■ **Detected change data**
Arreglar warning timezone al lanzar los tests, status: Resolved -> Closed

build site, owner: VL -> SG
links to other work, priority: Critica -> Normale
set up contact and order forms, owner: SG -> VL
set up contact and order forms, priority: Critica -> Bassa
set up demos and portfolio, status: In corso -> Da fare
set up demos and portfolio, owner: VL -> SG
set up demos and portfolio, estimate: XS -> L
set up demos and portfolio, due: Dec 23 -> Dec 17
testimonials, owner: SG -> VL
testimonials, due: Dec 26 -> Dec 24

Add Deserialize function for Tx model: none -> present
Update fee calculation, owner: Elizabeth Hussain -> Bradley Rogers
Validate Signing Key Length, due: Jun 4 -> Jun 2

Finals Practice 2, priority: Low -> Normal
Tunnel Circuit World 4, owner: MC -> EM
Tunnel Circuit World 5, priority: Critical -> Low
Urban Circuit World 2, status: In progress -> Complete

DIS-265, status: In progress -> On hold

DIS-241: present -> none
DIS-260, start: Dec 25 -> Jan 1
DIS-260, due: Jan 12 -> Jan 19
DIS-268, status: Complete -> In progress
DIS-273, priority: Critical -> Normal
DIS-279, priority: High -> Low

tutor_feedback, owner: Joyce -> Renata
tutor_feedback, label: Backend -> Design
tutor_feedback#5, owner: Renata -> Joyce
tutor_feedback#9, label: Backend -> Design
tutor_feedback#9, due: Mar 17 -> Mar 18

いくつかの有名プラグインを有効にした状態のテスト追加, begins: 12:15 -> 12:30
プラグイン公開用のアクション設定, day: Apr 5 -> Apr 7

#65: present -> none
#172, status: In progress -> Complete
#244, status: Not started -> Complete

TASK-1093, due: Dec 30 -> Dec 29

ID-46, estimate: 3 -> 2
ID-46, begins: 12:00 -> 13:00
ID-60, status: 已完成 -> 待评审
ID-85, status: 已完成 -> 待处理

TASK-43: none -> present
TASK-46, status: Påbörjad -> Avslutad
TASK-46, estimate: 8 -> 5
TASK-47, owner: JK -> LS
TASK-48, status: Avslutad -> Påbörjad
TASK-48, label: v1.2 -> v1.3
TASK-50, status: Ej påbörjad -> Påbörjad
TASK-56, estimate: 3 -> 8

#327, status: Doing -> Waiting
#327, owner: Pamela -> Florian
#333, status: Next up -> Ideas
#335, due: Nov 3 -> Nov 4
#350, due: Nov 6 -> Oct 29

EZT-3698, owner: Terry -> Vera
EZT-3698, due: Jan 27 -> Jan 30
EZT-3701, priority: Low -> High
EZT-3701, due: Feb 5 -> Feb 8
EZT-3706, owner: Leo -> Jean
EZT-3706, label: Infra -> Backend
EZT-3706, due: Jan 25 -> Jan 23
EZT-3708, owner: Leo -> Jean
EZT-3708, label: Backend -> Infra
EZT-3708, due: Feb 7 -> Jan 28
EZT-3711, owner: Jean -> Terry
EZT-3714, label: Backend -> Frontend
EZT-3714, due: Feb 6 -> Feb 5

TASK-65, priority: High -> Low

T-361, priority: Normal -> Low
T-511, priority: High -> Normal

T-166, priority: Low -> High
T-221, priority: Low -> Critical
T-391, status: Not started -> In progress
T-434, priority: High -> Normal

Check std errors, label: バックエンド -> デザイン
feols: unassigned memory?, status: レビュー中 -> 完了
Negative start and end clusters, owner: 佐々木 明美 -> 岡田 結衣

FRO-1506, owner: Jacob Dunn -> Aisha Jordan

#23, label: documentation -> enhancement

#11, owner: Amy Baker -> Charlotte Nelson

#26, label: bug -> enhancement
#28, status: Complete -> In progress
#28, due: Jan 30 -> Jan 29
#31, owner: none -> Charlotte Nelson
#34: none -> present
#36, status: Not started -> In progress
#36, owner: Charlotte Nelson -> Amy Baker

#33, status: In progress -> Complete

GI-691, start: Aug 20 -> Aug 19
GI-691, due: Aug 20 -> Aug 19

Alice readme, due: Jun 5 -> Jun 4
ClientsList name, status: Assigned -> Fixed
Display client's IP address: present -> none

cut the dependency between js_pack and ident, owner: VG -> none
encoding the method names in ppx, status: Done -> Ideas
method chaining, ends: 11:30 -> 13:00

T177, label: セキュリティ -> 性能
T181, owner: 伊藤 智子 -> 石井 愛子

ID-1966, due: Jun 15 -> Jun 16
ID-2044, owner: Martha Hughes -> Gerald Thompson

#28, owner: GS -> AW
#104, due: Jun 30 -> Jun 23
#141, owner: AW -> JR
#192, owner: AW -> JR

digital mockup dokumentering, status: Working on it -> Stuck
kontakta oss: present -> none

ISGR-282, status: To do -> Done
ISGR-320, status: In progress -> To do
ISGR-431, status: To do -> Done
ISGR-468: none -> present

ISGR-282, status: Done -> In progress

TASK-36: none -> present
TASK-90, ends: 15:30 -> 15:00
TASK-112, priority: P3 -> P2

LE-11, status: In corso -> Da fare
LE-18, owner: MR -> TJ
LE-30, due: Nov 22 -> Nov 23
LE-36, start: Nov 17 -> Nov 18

■ **TRY IT**
From the very first line of the records down to the line with "set up demos and portfolio, status: In", please write out each line exactly, including both ends and no other lines.

■ **SOLUTION BELOW**
Arreglar warning timezone al lanzar los tests, status: Resolved -> Closed

build site, owner: VL -> SG
links to other work, priority: Critica -> Normale
set up contact and order forms, owner: SG -> VL
set up contact and order forms, priority: Critica -> Bassa
set up demos and portfolio, status: In corso -> Da fare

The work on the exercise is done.